ところが、ベレアのユダヤ人たちの福音に対する反応は、テサロニケのユダヤ人たちの反応に比べるとはるかに良かったのです。
多くの人が信じ、ギリシア人の上流婦人や男たちも少なからず信仰に入ったのでした。
そこには3つの良い要因がありました。
1)この人たちは、素直なひとたちだった。偏見を持たない、自由な精神の持ち主だった。真理に対して開かれた心の状態にあったことがわかります。
2)非常に熱心にみ言葉を聞き、受け入れる人たちでありました。
この人たちは、スポンジが水を吸収するようなみ言葉の聞き方であり、聞いたみ言葉を心にとどめたのです。
ベレアの人たちが素直であったという表現の中に、「ノーブル」「気高い」と言う意味が含まれているというのです。

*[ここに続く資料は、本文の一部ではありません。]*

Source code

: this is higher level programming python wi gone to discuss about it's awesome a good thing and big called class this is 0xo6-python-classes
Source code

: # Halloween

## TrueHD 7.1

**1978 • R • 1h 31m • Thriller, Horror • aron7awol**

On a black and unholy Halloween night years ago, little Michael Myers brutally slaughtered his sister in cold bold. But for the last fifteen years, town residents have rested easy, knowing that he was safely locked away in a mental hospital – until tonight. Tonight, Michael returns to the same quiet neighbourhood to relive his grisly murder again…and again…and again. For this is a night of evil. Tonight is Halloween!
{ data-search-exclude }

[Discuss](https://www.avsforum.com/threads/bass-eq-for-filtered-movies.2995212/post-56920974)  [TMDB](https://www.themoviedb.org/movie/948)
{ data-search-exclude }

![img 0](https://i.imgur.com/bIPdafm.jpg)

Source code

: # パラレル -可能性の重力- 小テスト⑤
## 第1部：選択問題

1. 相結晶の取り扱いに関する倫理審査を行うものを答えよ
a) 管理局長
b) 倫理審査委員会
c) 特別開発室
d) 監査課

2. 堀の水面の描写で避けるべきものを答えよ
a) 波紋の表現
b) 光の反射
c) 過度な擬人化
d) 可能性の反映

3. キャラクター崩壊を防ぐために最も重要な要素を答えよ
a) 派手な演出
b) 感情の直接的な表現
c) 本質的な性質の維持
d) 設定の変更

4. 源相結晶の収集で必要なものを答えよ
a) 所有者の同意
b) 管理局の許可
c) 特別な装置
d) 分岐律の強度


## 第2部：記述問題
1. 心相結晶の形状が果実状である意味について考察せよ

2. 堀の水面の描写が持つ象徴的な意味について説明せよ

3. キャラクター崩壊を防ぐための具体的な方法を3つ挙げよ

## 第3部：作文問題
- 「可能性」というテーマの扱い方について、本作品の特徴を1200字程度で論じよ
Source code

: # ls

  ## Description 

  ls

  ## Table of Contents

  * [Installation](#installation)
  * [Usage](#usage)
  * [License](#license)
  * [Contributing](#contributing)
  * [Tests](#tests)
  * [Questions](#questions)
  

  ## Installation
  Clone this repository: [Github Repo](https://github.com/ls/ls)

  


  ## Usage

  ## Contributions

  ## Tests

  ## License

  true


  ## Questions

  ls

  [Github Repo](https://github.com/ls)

御言葉を素直に受け取る人には、キリストが持っておられる気高い気質を感じることでしょう。
3)毎日聖書を調べた。
ベレアの人たちは聖書を調べるうちに、信じずにはいられなくなったのです。
ベレアの人たちはどこにイエス様のことが書いてあるか、よく調べたのでしょう。
こうしてベレアの伝道も大成功でした。
3、アテネの哲学者
アテネは、素晴らしい伝統を誇る町です。パウロはここでベレアに残ったテモテとシラスの到着を待っていました。そしてその間に、町を見て回ったのでしょう。
そして、彼はがっかりして、怒りさえ覚えたのでした。
それは、この町の至るところに偶像があるのを見たからです。
パウロは毎日、会堂に入っては、ユダヤ人と論じ合い、広場で居合わせた人と論じ合って伝道しました。哲学の町アテネの人々は論じ合うことが好きでした。
そこでパウロが討論したのが、エピクロス派とストア派の哲学者でした。
どちらも人生の幸福について説いていましたが、エピクロス派は、快楽主義になり、ストア派は、禁欲主義でした。彼らは本当の幸せはどうしたら得られるのか、きちんと説明できていませんでした。
本当の人生の幸福は、独り子イエス・キリストを通して、その十字架の死と復活を通して神が与えてくださった真の解放であります。
パウロは、公の場、アレオバゴスの議会で説教をする機会を得ました。
しかし、復活と聞いたとたんに人々の心は「それはまた、いずれ聞かせてもらうよ」と嘲笑ったのでした。
十字架と復活を聞いて、人々の反応が分かれた。嘲笑うか、信じるか。
けれども、その中にも信仰に入った人もいました。
「アレオパゴスの議員ディオニシオ、またダマリスという婦人やその他の人々」です。
どんなかたくなな地域にもそのような神を求める人がいるのです。